For all the stir that wooing big-name merchants is causing, it’s unclear how much it’s driving sales. Buy.com, which doubled its customer service staff in anticipation of growth in sales from eBay, has yet to experience big returns on its eBay investment, Grover says. “We went into this expecting pretty big results,” he says, “and I think long term it will be a good, beneficial relationship.” But, he adds, “we are still scratching the surface of selling on eBay.”
Grover would like to see diamond merchants like Buy.com given more prominence on eBay. Today, Buy.com is listed as an eBay store called Buy and easily lost in the shuffle of the thousands of other shops. “The overall benefit of what shoppers get with the diamond tier and the advantages of such merchants could have some branding around it,” Grover says.
As with its move to attract bigger merchants, eBay has angered smaller eBay sellers with its steps to revise site search and prod sellers into providing better service.
When auctions were the core of eBay’s business, the top search results would show the auctions that would expire soonest. Now eBay is incorporating fixed-price listings and giving weight to lower-priced listings as well as preference to merchants that garner favorable feedback from buyers.
Tilenius says the aim is to make the site better for shoppers. “For the first time we’ve seen sellers competing on price to drive up their search results, which is a good experience for buyers,” Tilenius says.
But the changes frustrate Doug Day, owner of eBay store Recordsaliendotcom, which sells about $9,000 worth of collectable records a month. “You’ve got millions of items going up and then all of a sudden you change the way that search works, and that makes it confusing for everyone,” Day says. “They are just making it more complicated for buyer and seller to get together.” Day now also sells on Amazon, where his sales average between $2,000 and $4,000 a month, he says.
Merchants have also objected to changes in two eBay programs that enable consumers to comment on their buying experience.
One of the programs, introduced last year in a move to weed out unscrupulous sellers, provides final value fee discounts for eBay merchants that get high marks from eBay buyers. The ratings system asks buyers to rank a seller’s service from 1 to 5 in four categories: how the item was described, seller communication, shipping time, and shipping and handling charges. A 4.6 average garners a 5% discount off standard fees, a 4.8 average earns 15%, and 4.9 or higher gains the seller a 20% discount.
EBay says a 5 rating means a merchant has exceeded expectations, while a 4 means it met expectations.
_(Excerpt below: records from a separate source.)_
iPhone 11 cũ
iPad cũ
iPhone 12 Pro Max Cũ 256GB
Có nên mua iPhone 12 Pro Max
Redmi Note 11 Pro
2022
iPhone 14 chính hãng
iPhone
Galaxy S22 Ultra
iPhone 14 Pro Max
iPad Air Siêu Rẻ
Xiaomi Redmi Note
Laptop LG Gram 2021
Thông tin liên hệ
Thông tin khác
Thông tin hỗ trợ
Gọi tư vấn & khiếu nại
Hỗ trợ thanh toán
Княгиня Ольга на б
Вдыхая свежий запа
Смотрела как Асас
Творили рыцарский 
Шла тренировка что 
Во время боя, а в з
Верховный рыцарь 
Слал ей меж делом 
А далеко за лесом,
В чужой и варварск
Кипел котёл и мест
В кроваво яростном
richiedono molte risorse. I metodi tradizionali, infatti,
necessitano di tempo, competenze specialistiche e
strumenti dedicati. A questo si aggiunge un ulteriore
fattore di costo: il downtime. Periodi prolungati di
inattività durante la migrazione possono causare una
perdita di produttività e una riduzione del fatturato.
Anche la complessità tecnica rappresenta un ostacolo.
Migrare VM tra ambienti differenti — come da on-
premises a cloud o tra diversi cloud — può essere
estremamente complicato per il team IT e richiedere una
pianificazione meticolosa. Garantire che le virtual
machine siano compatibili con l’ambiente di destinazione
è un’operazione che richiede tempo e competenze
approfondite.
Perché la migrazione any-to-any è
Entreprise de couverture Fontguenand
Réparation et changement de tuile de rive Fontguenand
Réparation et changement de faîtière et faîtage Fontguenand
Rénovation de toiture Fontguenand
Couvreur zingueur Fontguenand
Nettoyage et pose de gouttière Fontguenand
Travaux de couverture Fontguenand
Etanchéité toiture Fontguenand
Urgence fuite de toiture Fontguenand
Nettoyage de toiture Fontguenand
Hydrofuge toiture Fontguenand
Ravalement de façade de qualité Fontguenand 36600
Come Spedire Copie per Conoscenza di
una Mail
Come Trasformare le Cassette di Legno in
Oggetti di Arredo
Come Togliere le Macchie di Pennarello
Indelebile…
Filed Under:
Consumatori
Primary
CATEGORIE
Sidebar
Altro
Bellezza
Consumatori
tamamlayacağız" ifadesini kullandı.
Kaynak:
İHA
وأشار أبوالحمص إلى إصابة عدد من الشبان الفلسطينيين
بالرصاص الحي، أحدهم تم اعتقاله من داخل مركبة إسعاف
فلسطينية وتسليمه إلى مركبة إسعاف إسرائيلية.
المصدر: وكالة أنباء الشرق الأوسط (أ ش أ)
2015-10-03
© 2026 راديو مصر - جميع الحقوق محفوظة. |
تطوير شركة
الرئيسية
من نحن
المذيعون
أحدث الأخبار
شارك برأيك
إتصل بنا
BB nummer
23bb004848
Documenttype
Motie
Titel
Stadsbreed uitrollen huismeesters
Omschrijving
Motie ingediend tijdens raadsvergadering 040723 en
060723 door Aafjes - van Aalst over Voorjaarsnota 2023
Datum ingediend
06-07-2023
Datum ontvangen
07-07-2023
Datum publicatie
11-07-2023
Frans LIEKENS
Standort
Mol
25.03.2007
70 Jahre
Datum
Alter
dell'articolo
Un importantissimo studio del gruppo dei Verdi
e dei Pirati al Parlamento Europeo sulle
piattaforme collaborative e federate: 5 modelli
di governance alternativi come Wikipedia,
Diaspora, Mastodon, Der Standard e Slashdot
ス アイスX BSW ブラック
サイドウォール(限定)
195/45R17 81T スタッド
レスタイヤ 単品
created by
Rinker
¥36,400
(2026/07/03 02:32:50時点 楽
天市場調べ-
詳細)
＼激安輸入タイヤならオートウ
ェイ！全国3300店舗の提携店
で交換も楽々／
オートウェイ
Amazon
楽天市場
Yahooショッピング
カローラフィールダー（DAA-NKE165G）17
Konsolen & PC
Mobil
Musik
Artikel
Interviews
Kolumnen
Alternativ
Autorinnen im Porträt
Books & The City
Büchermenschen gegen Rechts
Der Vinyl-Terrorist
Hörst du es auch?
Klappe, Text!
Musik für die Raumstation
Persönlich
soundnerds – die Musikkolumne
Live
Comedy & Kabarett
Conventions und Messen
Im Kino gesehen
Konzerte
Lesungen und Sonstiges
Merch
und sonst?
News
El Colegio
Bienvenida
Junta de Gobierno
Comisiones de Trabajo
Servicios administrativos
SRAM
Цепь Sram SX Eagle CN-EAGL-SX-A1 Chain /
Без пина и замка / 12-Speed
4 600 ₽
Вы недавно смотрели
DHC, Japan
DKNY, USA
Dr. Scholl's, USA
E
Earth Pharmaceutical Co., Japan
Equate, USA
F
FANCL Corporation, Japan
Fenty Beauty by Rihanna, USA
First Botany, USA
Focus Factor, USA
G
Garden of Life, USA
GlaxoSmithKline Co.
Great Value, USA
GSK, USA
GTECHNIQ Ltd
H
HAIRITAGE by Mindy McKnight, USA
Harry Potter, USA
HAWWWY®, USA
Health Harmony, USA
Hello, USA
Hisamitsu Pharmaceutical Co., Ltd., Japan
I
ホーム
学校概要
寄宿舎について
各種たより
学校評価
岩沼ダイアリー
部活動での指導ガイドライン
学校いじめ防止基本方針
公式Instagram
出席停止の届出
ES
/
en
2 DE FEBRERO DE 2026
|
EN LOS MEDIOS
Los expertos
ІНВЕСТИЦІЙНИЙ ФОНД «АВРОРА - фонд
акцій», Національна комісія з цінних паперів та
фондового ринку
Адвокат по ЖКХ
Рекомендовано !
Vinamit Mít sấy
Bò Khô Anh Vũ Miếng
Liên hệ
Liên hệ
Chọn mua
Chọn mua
The problem, merchants say, is that a seller who follows through on a promise to, for example, provide free shipping is merely meeting expectations, and is likely to get a 4 in the shipping charge category.
“The negative impact of buyers leaving 4’s for a seller can be significant, even though the eBay site makes it look like a 4 is a pretty good rating,” wrote Steven Grossberg, president of the Internet Merchants Association, a non-profit e-commerce sellers group, in announcing the launch last year of a web site to explain eBay’s ratings system to consumers.
Tilenius says the ratings system is part of eBay’s efforts to satisfy consumers. “We’ve evaluated the shopping experience with the buyer in mind and we are rewarding the best sellers,” she says.
Sellers also objected to eBay changing its feedback system in May to prohibit sellers from leaving negative feedback about buyers, although buyers can still complain about sellers. Feedback is important for a merchant because merchants must keep a positive feedback score of at least 98% to retain power seller status and qualify for fee discounts.
The merchants say the new rules leave them open to dishonest buyers who make unfair demands, such as for discounts or free shipping, and threaten to leave negative feedback if sellers don’t comply. Without the ability to post negative feedback about buyers, the system essentially leaves merchants open to blackmail, they say. But eBay says sellers posted too much unwarranted negative feedback, noting sellers left negative feedback eight times more often than buyers in 2007, up from twice as often four years earlier.
As it tries to reinvent itself, eBay has backed off some changes it has implemented. For example, the marketplace last year tried out a policy that counted a neutral rating by a buyer as a negative in a merchant’s feedback score, noting that oftentimes a consumer’s neutral rating is a “soft negative.” It’s since reversed that. EBay also for a period took away the ability for a seller to work with a buyer to remove negative feedback, then added that back in October.
Ultimately, if merchants are dissatisfied with eBay they can move to other selling platforms, such as Amazon.com and Overstock.com.
Some have, says Rick Raesz, co-owner of PinkSmoothie Boutique, an eBay store that sells between $125,000 and $150,000 a month in baby items and bridal accessories, and head of a Fort Worth, Texas-area eBay merchants group. Raesz says about 50 of the merchants in the 350-member organization are selling elsewhere, and most of the rest are considering it. The Professional eBay Sellers Alliance, in its September letter, claimed that merchants are using other platforms at the highest rate ever, but did not provide data on the number of defections.